ASEAN's right to invite playboy to the party

"Even a playboy can become a good husband after his marriage,
with the family's help." Thai Foreign Minister Prachuab
Chaiyasan's unusual analogy helps to explain why the Association
of Southeast Asian Nations (ASEAN) has decided to admit Burma to
the regional group. Predictably, the decision has been greeted by
a chorus of outrage from the Western media. It is no secret that
public opinion in the West is strongly against the ruling
military junta in Burma. But the Thai foreign minister begs to
differ.
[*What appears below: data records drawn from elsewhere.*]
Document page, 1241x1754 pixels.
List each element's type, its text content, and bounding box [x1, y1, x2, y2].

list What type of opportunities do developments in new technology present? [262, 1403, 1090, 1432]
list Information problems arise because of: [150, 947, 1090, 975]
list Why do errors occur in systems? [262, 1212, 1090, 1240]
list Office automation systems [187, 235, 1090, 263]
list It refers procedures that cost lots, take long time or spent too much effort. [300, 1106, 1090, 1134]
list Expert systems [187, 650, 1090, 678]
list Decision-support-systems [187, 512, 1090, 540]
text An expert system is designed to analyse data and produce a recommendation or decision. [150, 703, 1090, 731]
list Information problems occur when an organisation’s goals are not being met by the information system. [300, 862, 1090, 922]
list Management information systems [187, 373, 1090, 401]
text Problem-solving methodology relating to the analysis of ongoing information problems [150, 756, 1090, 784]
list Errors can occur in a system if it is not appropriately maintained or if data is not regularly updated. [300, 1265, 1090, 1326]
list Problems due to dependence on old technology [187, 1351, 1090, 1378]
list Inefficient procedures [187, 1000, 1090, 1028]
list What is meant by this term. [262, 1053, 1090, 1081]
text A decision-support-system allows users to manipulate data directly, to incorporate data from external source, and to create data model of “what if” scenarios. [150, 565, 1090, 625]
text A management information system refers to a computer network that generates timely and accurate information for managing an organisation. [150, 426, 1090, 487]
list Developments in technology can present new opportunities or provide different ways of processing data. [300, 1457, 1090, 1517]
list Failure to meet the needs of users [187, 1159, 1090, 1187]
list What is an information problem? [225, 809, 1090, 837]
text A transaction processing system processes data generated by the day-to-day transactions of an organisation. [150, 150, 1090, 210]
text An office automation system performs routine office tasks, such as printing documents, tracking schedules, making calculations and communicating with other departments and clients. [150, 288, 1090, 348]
By using that analogy, he is implicitly acknowledging
that Burma's ruling military junta has been guilty of gross human
rights violations.

But he would probably say he hopes the junta's
authoritarianism will be mellowed and, in due course, transformed
by prosperity. And he believes ASEAN's soft-line approach is the
best way to bring this about. Japanese Prime Minister Ryutaro
Hashimoto, who supports the ASEAN decision, has warned Burma's
leaders that they have not been pardoned; they will still be
watched.

Pro-democracy activists in Burma, led by Nobel laureate Aung
San Suu Kyi, claim the constructive engagement practiced by ASEAN
has not worked. But the confrontational stance adopted by the
West has not only failed, it has been counter-productive in Burma
and elsewhere.

We welcome ASEAN's decision to admit Burma, along with
Cambodia and Laos, next month because we subscribe to the ASEAN
policy of constructive engagement. Isolating Burma is not the
answer.

At the same time, we hope that once Burma joins the regional
group, other ASEAN member countries will do everything they can
to convince the ruling junta to change its ways -- like the
playboy in the Thai foreign minister's analogy.